「だってさ、良太見てっと、てんで朝から晩まで仕事づけでさ。タレントもやってんだろ? からだ、いくつあっても足りないぜ」
軽く小笠原は言ってくれる。
「タレント稼業はあれっきり。ピンチヒッターで出ただけなんだよ」
お前にまで言われたかない、と思いつつ良太は言った。
「何で? もったいないぜ? 十分いけるのに」
「俺はプロデュースの仕事がしたいの」
しつこく言われて良太は苛っとする。
「ふーん、ま、いいけどさ、とにかく、そんなに仕事づけじゃ、それこそ彼女作るひまなんかないじゃん。やっぱ右手が恋人ってやつ?」
このやろう、勝手なこといいやがって。
「余計なお世話だ。とにかく、もう降りろよ。俺、夕べもあんまし寝てないんだから」
「悪い、じゃ、おやすみっ!」
車を降りた小笠原は、ドアを閉める寸前、また顔をのぞかせた。
「あんましためるとよくないぜ。俺、いくらでも紹介してやっからさ。いつでも言えよ」
「うるさいな、いらねーってるだろ!」
ついに声を上げた良太の怒号も何のそので、小笠原は高笑いとともに、マンションの中に消えた。
「あのやろう、言いたいこと言いやがって」
ようやく会社兼自宅がある乃木坂に戻ってきた良太は、会社の駐車場に車を滑り込ませた。

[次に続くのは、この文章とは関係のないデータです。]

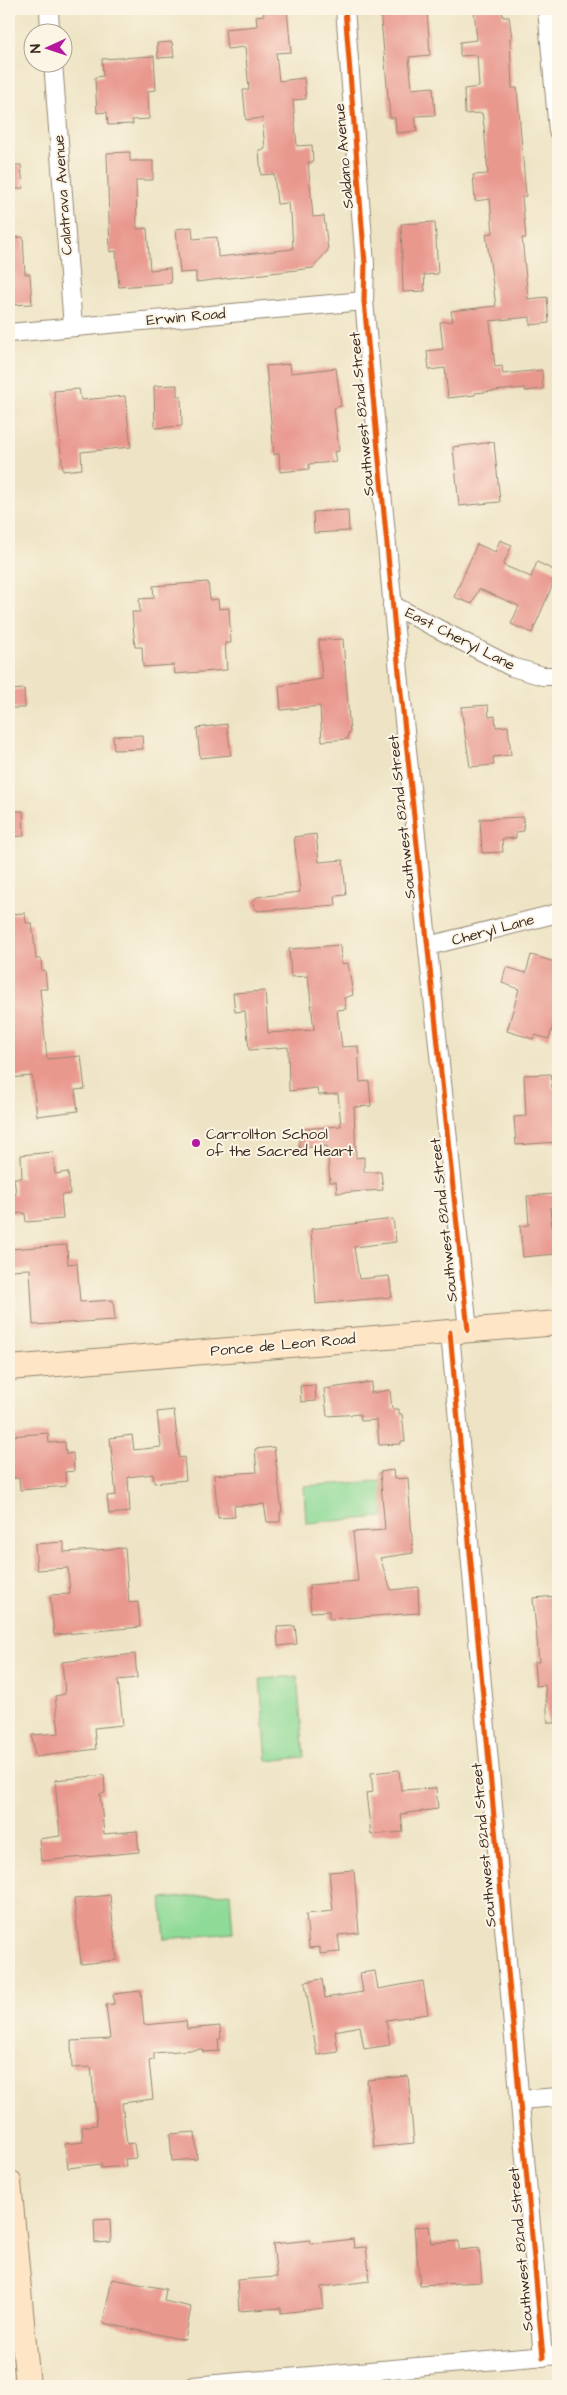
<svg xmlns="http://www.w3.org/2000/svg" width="567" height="2395" font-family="'Architects Daughter',sans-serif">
	<rect width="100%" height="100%" fill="#fcf5e5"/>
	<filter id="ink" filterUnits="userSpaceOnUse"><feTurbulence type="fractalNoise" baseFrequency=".02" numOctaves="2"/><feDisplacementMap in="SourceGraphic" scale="10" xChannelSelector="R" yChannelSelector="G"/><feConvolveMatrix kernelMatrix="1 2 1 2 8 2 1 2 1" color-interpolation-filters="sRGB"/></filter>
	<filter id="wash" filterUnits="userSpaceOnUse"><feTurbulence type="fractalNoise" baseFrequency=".0096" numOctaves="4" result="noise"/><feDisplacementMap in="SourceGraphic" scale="20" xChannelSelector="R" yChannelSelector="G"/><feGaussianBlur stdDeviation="1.12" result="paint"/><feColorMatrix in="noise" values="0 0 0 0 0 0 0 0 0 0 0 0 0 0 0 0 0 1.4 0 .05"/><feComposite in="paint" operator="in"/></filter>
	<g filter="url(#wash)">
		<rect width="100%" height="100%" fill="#eee4c5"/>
		<!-- green -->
		<g fill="#8eda97" stroke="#64825a">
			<polygon points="382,1481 384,1517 306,1523 304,1486"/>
			<polygon points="297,1676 304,1757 267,1761 260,1679"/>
			<polygon points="230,1893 233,1933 165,1939 161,1899"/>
		</g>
		<g id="blocks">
			<!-- building -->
			<g fill="#e9988e">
				<polygon points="263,9 287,9 291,52 276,53 279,81 304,78 306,99 293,100 297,146 312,145 313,162 308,162 313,217 324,216 328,250 313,268 196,282 196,272 180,273 176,229 192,227 193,239 217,237 218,257 293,249 291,213 289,213 288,203 277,204 274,174 261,175 259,150 265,149 262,118 246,120 243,90 249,90 245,47 227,49 225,29 257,26 256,16 264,15"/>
				<polygon points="380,9 427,9 430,55 409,57 412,89 433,87 435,115 415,116 417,131 396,133 395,118 390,118"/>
				<polygon points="474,9 502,9 503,17 509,17 512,38 510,38 512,88 517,88 526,196 522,197 526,238 522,238 528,299 547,297 549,323 530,325 530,317 490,321 495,367 502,366 503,374 542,370 543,389 525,391 525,388 475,393 475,395 448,398 445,368 429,370 427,351 443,349 440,322 453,321 451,311 496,306 486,234 493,233 490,199 475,201 473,175 488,174 484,126 482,113 465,114 464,89 479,87 477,55 460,56 460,42 477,40"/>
				<polygon points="172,42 174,57 158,58 157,43"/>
				<polygon points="154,56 156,90 148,91 149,119 132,120 133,124 108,125 107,112 97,113 95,77 103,76 102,59"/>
				<polygon points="130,152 130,161 153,161 153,180 136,180 137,229 147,228 150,270 170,268 171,283 119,287 116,251 110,252 107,153"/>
				<polygon points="9,165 21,165 23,188 9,190"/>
				<polygon points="435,222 438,274 424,275 425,291 403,292 401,224"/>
				<polygon points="23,237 25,274 30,274 32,304 9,305 9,238"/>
				<polygon points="290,364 291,373 336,368 341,406 334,408 339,451 334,452 336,462 309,464 309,469 280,472 279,453 274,455 266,366"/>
				<polygon points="177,385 177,396 181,396 182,426 155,428 154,386"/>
				<polygon points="79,389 81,400 125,396 131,447 81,452 82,469 63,471 54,391"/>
				<polygon points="494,442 500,502 459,506 453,447"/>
				<polygon points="348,510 349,531 314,533 313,512"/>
				<polygon points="500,540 512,545 503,565 531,577 537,562 558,572 532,633 511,624 519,606 479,589 472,604 454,597 477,544 495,552"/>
				<polygon points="208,582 210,600 218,599 219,609 229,608 231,643 225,643 227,670 175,674 174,665 143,667 142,647 135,647 132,612 140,612 139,599 154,598 153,586"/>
				<polygon points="343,639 350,733 348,733 348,739 322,741 320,706 281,710 279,686 322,679 319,640"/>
				<polygon points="24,689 25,708 9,708 9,690"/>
				<polygon points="488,705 489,717 495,716 496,727 508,726 511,755 493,757 494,765 470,767 461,707"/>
				<polygon points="227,724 231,755 200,758 197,728"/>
				<polygon points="142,735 143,749 114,750 113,736"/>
				<polygon points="9,811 23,811 24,836 9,837"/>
				<polygon points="523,817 524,831 516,832 516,838 502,839 503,852 482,853 480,819"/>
				<polygon points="316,834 319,862 343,860 346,895 335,896 336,905 258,911 254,907 253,901 257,897 300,892 294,837"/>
				<polygon points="25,913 26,923 32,923 36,959 41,959 42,971 45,970 47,989 40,989 47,1059 81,1056 85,1089 75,1090 78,1111 37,1116 32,1076 9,1078 9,914"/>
				<polygon points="340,945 341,964 348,963 353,995 344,998 346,1009 337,1010 342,1047 358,1046 360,1082 369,1081 371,1106 354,1107 356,1158 364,1157 364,1172 381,1172 383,1190 337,1193 336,1182 330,1182 327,1146 299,1148 299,1129 341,1126 338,1094 318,1095 317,1088 289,1091 288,1047 249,1050 245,1011 235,1012 233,993 265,991 268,1033 314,1030 308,976 291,977 289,949"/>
				<polygon points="531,955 558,963 558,1024 554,1022 549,1039 535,1035 533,1039 507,1031 519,989 502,983 506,967 526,973"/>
				<polygon points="551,1074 552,1088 558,1088 558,1142 516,1145 514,1117 526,1116 524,1075"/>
				<polygon points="53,1152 55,1174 68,1172 70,1194 61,1195 63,1219 26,1222 25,1213 9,1214 9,1195 16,1194 14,1178 22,1178 21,1155"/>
				<polygon points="554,1194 555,1208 550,1208 555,1254 523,1257 520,1226 529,1225 527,1196"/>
				<polygon points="393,1219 396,1242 354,1247 359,1279 389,1276 392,1297 316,1304 311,1229"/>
				<polygon points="67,1245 68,1264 77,1263 80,1302 113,1300 115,1320 33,1325 30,1269 9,1270 9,1249"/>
				<polygon points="372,1382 371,1393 390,1390 392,1409 399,1409 399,1414 402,1414 405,1441 401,1441 401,1444 379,1445 377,1420 361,1421 360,1414 327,1416 324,1389"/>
				<polygon points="315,1385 316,1401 301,1402 300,1386"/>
				<polygon points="174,1410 179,1458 184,1457 186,1480 154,1483 153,1474 128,1477 130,1512 109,1514 107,1496 116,1495 110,1438 132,1435 134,1450 161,1447 157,1412"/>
				<polygon points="48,1433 49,1443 65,1442 66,1454 73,1453 74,1471 65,1472 66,1486 20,1490 19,1478 9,1478 9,1436"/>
				<polygon points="274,1447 282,1512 280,1512 280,1522 267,1522 264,1504 234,1506 235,1517 218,1518 214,1475 257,1472 255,1449"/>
				<polygon points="393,1470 394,1479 408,1478 413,1553 380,1558 391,1590 418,1587 419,1613 329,1619 329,1611 311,1612 309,1585 358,1581 353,1532 385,1530 380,1472"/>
				<polygon points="64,1542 64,1552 125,1548 129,1603 138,1602 140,1627 54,1635 50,1595 70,1594 68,1568 37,1570 35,1544"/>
				<polygon points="558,1596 558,1723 548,1723 545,1685 536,1686 534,1662 539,1662 533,1598"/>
				<polygon points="295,1626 297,1644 278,1646 277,1627"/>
				<polygon points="135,1654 137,1678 118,1680 123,1725 94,1728 96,1749 35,1757 32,1735 59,1733 55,1696 65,1694 62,1662"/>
				<polygon points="399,1770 401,1790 436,1788 438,1809 401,1814 403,1832 371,1835 366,1793 373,1792 371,1773"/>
				<polygon points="104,1775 105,1793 100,1794 104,1834 137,1831 139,1852 41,1861 39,1839 60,1836 55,1780"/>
				<polygon points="354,1870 359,1933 338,1935 340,1952 320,1954 320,1947 309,1948 306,1914 333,1911 329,1872"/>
				<polygon points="110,1895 117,1960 81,1964 74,1899"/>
				<polygon points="375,1971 378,1989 423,1981 428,2014 386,2020 390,2045 364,2049 360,2026 335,2031 338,2052 317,2055 305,1982 322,1979 325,1998 363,1992 360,1973"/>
				<polygon points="141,1991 144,2025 186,2021 187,2029 220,2026 221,2039 218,2039 219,2051 203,2052 202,2049 154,2053 154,2060 149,2061 153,2099 122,2103 127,2144 134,2143 136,2158 125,2159 126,2166 101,2168 101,2164 68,2168 65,2144 83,2142 82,2127 97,2125 91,2067 72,2068 71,2041 110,2039 106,2005 114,2004 113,1994"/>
				<polygon points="408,2076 414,2143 374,2147 367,2080"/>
				<polygon points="195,2132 197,2159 172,2161 170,2134"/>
				<polygon points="110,2219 111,2242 95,2243 94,2220"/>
				<polygon points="429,2226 431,2243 459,2241 459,2250 479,2248 482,2282 420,2285 414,2227"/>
				<polygon points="353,2239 354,2248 366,2247 370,2281 321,2287 324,2308 281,2313 281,2308 239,2311 237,2280 277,2277 273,2244 310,2240 310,2244"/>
				<polygon points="112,2279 166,2289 164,2301 191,2307 185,2340 103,2323"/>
			</g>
		</g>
	</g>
	<g filter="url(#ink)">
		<use href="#blocks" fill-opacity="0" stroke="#948772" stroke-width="1"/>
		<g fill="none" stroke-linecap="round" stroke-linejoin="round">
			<!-- street casing -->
			<g stroke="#948772" stroke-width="20">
				<g id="street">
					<polyline points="49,9 50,32"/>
					<polyline points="345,9 365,264 364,301 400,683 468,1330"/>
					<polyline points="547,9 558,131"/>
					<polyline points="53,62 73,327"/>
					<polyline points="9,333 364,301"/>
					<polyline points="392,605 512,667 543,676 558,676"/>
					<polyline points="428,946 558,913"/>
					<polyline points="450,1332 543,2357"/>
					<polyline points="520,2100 558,2097"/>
					<polyline points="193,2386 558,2355"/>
				</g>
			</g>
			<!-- secondary casing -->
			<g stroke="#948772" stroke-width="26">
				<g id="secondary">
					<polyline points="9,1368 558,1323"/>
					<polyline points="9,2182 28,2386"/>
				</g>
			</g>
			<!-- street -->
			<use href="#street" stroke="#fff" stroke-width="18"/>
			<!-- secondary -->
			<use href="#secondary" stroke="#fde5c5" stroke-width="24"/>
			<!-- cycleway casing -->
			<g stroke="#fcf5e5" stroke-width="8">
				<g id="cycleway">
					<polyline points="345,9 365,264 364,301 400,683 468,1330"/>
					<polyline points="450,1332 543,2357"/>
				</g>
			</g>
			<!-- cycleway -->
			<use href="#cycleway" stroke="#e8590c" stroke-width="5"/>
		</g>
	</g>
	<!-- markers -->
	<circle fill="#b5179e" stroke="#fcf5e5" stroke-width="2" cx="196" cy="1143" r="5"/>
	<g text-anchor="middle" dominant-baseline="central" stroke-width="4" stroke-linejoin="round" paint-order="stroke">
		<!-- street labels -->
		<g font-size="15" fill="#3b2a1e" stroke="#fcf5e5">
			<text transform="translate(344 156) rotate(-95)">Saldano Avenue</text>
			<text transform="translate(63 195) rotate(-94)">Calatrava Avenue</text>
			<text transform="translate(186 317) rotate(-5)">Erwin Road</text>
			<text transform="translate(362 414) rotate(-95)">Southwest 82nd Street</text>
			<text transform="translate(460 639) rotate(27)">East Cheryl Lane</text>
			<text transform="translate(402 817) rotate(-96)">Southwest 82nd Street</text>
			<text transform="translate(493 930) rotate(-15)">Cheryl Lane</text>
			<text transform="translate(444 1220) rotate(-96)">Southwest 82nd Street</text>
			<text transform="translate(283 1345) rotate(-5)">Ponce de Leon Road</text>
			<text transform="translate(484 1845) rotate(-95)">Southwest 82nd Street</text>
			<text transform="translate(521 2249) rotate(-95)">Southwest 82nd Street</text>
		</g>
		<!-- poi labels -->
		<g font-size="15" fill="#3b2a1e" stroke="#fcf5e5" text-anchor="start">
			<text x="206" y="1134">Carrollton School<tspan x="206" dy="17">of the Sacred Heart</tspan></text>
		</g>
	</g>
	<!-- margin -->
	<rect width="567" height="2395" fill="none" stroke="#fcf5e5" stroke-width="30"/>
	<!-- north arrow -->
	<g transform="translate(48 48) rotate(267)"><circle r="24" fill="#fcf5e5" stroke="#afa495"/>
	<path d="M0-4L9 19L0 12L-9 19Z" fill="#b5179e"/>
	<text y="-8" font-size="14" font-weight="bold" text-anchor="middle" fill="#3b2a1e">N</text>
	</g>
</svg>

だが、小笠原のことが頭にくるやら腹が立つやらで、さっきまで眠かった目が覚めてしまった。
「お疲れ様です」
「お疲れ様です」
警備員と同じ言葉でやり取りをしてエレベーターに乗った。
小笠原のことは、まあ、そんなに悪いやつじゃない、とは認めているのだが。
「恋人ね……」
部屋に落ち着き、猫のナータンにご飯をやりながらぼそっと呟くと、良太はシャワーを浴びて冷蔵庫からビールの缶を取り出した。
「そう言えるんなら、一人、いるんだけどさ、不埒なやろうが」
工藤は今ごろニューヨークだ。
いつぞやちょうどテロのあったその時にも工藤はニューヨークにいて、散々、みんなを心配させた。
今でも遠くにいる時は、何だか不安で、一言電話くらいくれればいいのに、と良太は思う。
だが思っているのはこちらばかりらしい。
ニューヨークに行ってから、工藤から会社には電話が入っても、良太は小笠原の世話で出ていたりするので、いつも鈴木さんの伝言だ。
「まあ、期待はしないけどさ」
工藤は二日後に帰国の予定だ。
早く無事で帰ってくればいい、今思うのはそれだけそれだけだ。